**Problem description:**
Which lines below contain "quando"? Pull them out.

<<<<

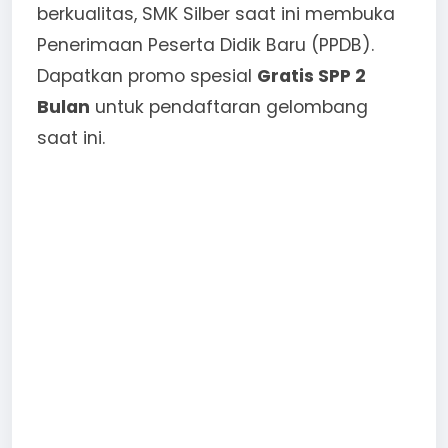
berkualitas, SMK Silber saat ini membuka
Penerimaan Peserta Didik Baru (PPDB).
Dapatkan promo spesial
Gratis SPP 2
Bulan
untuk pendaftaran gelombang
saat ini.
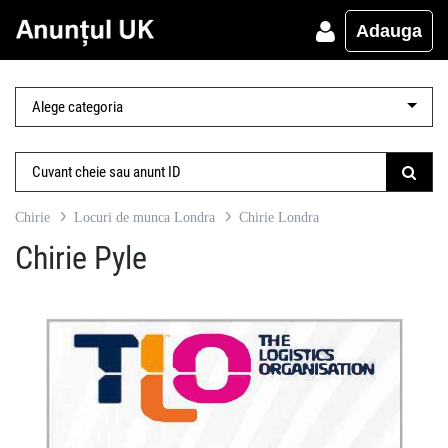
Adauga
Chirie
Locuri de munca Londra
Chirie Londra
Chirie Pyle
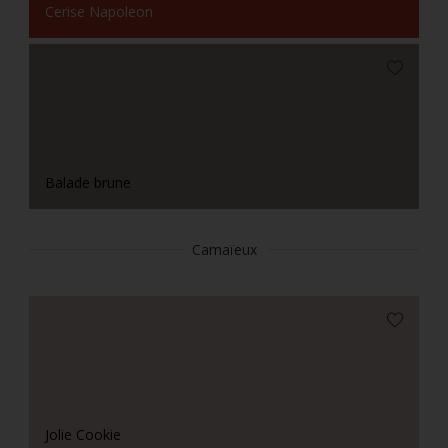
Cerise Napoleon
Balade brune
Camaïeux
Jolie Cookie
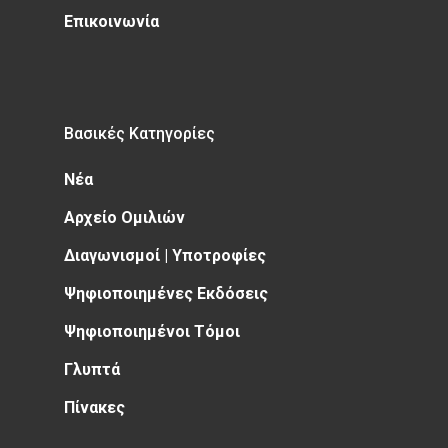
Επικοινωνία
Βασικές Κατηγορίες
Νέα
Αρχείο Ομιλιών
Διαγωνισμοί | Υποτροφίες
Ψηφιοποιημένες Εκδόσεις
Ψηφιοποιημένοι Τόμοι
Γλυπτά
Πίνακες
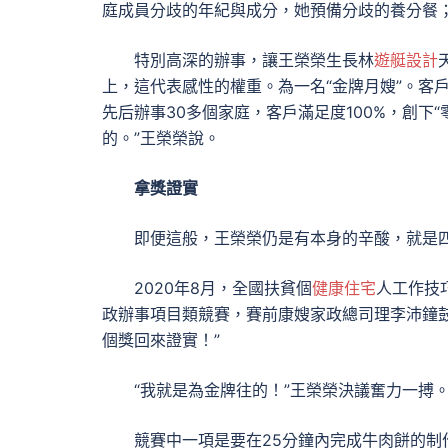
庭成員分歧的年紀與成分，她預備分歧的養分餐；
特別高深的辦事，讓王榮榮生長林
遊艇設計
上，這代表感性的權重。為一名“金牌月嫂”。客
先后辦事30多個家庭，客戶滿足度100%，創下
的。”王榮榮說。
拿獎證實
即便這般，王榮榮仍是有本身的辛酸，就是
2020年8月，全國扶貧個
健康住宅
人工作技
政辦事項目類競賽，賽前康嫂家政總司理李沛鐘
個獎回來證實！”
“我就是為金牌往的！”王榮榮決議奮力一搏
競賽中一項是要在25分鐘內完成牛肉餅的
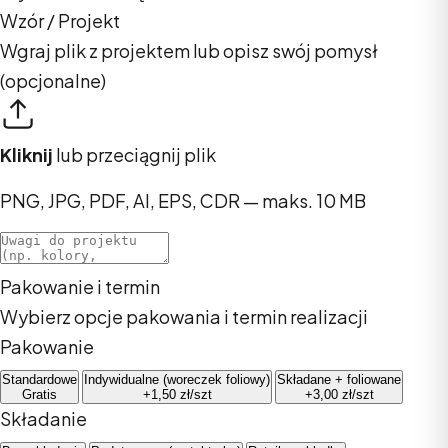
Wzór / Projekt
Wgraj plik z projektem lub opisz swój pomysł
(opcjonalne)
Kliknij
lub przeciągnij plik
PNG, JPG, PDF, AI, EPS, CDR — maks. 10 MB
Pakowanie i termin
Wybierz opcje pakowania i termin realizacji
Pakowanie
Standardowe
Indywidualne (woreczek foliowy)
Składane + foliowane
Gratis
+1,50 zł/szt
+3,00 zł/szt
Składanie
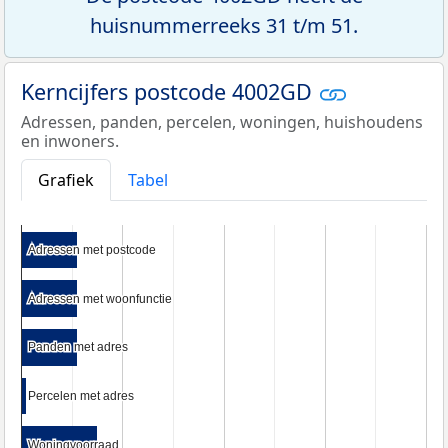
huisnummerreeks 31 t/m 51.
Kerncijfers postcode 4002GD
Adressen, panden, percelen, woningen, huishoudens
en inwoners.
Grafiek
Tabel
Adressen met postcode
Adressen met postcode
Adressen met woonfunctie
Adressen met woonfunctie
Panden met adres
Panden met adres
Percelen met adres
Percelen met adres
Woningvoorraad
Woningvoorraad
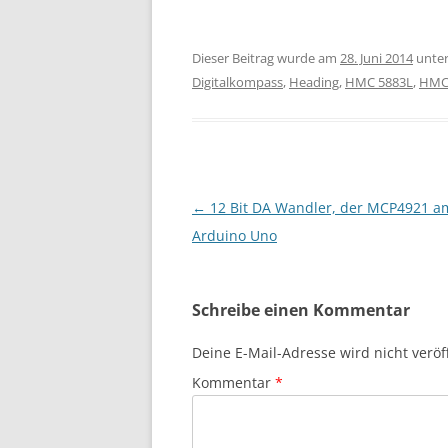
Dieser Beitrag wurde am
28. Juni 2014
unte
Digitalkompass
,
Heading
,
HMC 5883L
,
HMC
Beitragsnavigation
←
12 Bit DA Wandler, der MCP4921 a
Arduino Uno
Schreibe einen Kommentar
Deine E-Mail-Adresse wird nicht veröff
Kommentar
*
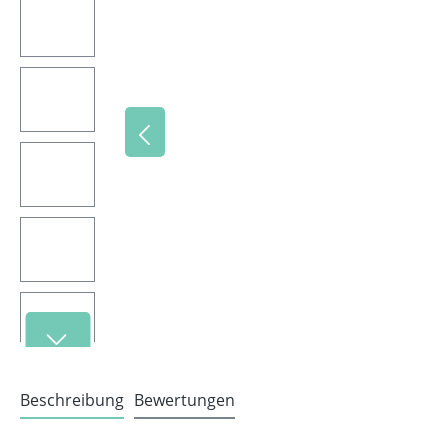
Beschreibung
Bewertungen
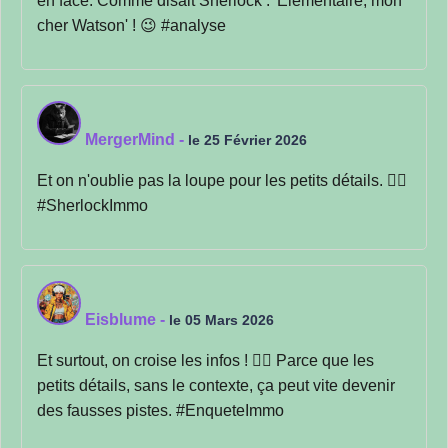
en face. Comme disait Sherlock : 'Élémentaire, mon
cher Watson' ! 😉 #analyse
MergerMind
-
le 25 Février 2026
Et on n'oublie pas la loupe pour les petits détails. 🕵️‍♂️
#SherlockImmo
Eisblume
-
le 05 Mars 2026
Et surtout, on croise les infos ! 🕵️‍♂️ Parce que les
petits détails, sans le contexte, ça peut vite devenir
des fausses pistes. #EnqueteImmo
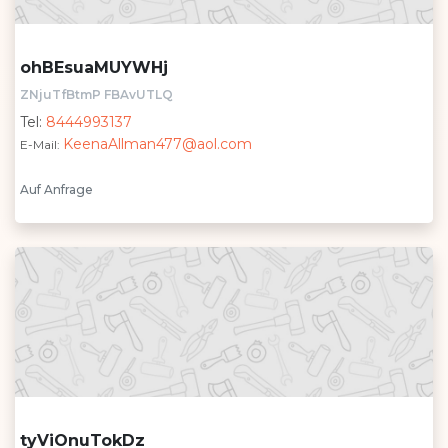
ohBEsuaMUYWHj
ZNjuTfBtmP FBAvUTLQ
Tel:
8444993137
KeenaAllman477@aol.com
E-Mail:
Auf Anfrage
tyViOnuTokDz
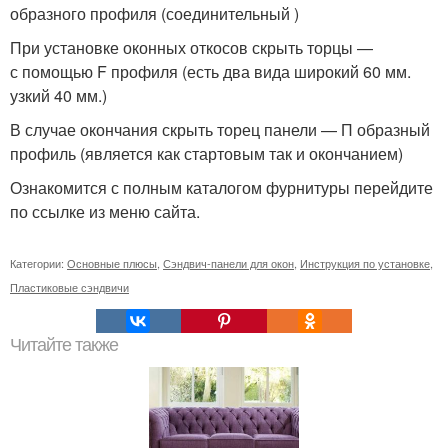
образного профиля (соединительный )
При установке оконных откосов скрыть торцы —
с помощью F профиля (есть два вида широкий 60 мм.
узкий 40 мм.)
В случае окончания скрыть торец панели — П образный
профиль (является как стартовым так и окончанием)
Ознакомится с полным каталогом фурнитуры перейдите
по ссылке из меню сайта.
Категории:
Основные плюсы
,
Сэндвич-панели для окон
,
Инструкция по установке
,
Пластиковые сэндвичи
Читайте также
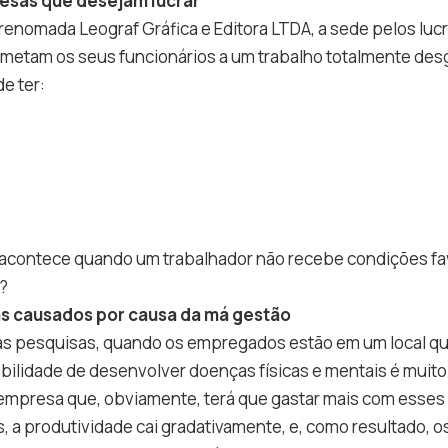
esas que desejam lucrar
enomada Leograf Gráfica e Editora LTDA, a sede pelos luc
etam os seus funcionários a um trabalho totalmente des
e ter:
 acontece quando um trabalhador não recebe condições f
?
as causados por causa da má gestão
s pesquisas, quando os empregados estão em um local q
bilidade de desenvolver doenças físicas e mentais é muito m
empresa que, obviamente, terá que gastar mais com esses 
a produtividade cai gradativamente, e, como resultado, o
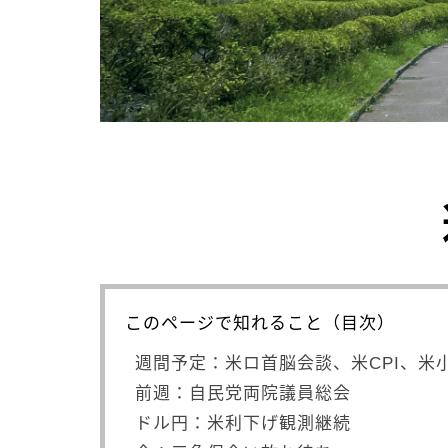
このページで知れること（目次）
週間予定：米ロ首脳会談、米CPI、米
前週：自民党両院議員総会
ドル円：米利下げ観測継続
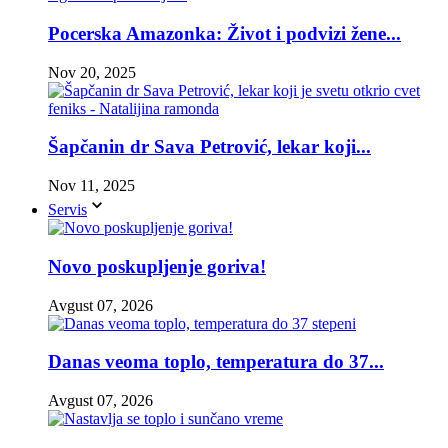
Pocerska Amazonka: Život i podvizi žene...
Nov 20, 2025
Šapčanin dr Sava Petrović, lekar koji...
Nov 11, 2025
Servis
Novo poskupljenje goriva!
Avgust 07, 2026
Danas veoma toplo, temperatura do 37...
Avgust 07, 2026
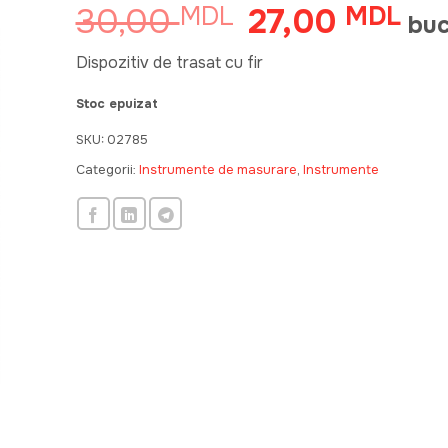
30,00
27,00
MDL
Prețul
MDL
Preț
bu
inițial
cur
a
este
Dispozitiv de trasat cu fir
fost:
27,
Stoc epuizat
30,00 MDL.
SKU:
02785
Categorii:
Instrumente de masurare
,
Instrumente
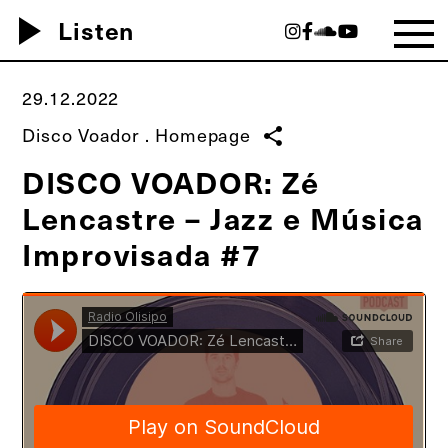
play_arrow
Listen
29.12.2022
Disco Voador
.
Homepage
share
DISCO VOADOR: Zé
Lencastre – Jazz e Música
Improvisada #7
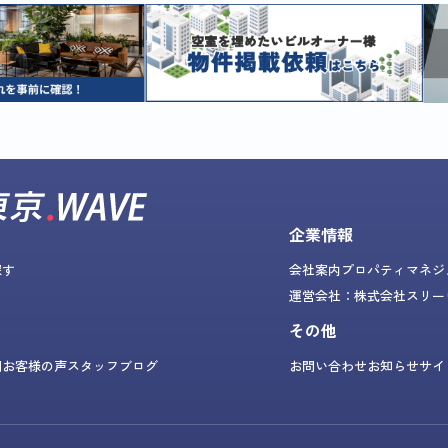
企業情報
探す
会社案内
プロパティマネジ
運営会社：株式会社スリー
その他
問
お客様の声
スタッフブログ
お問い合わせ
お知らせ
サイ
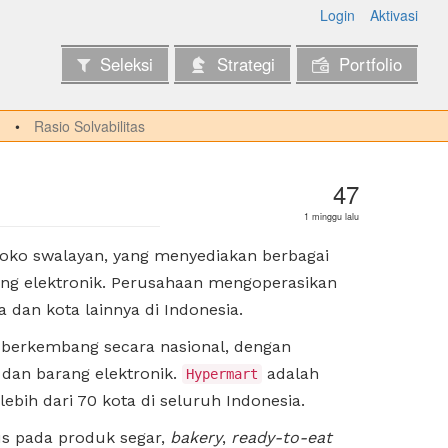
Login
Aktivasi
Seleksi
Strategi
Portfolio
Rasio Solvabilitas
47
1 minggu lalu
oko swalayan, yang menyediakan berbagai
ang elektronik. Perusahaan mengoperasikan
ta dan kota lainnya di Indonesia.
 berkembang secara nasional, dengan
, dan barang elektronik.
adalah
Hypermart
lebih dari 70 kota di seluruh Indonesia.
s pada produk segar,
bakery
,
ready-to-eat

>>>>

**Written solution:**
 acontece quando um trabalhador não recebe condições f
s pesquisas, quando os empregados estão em um local q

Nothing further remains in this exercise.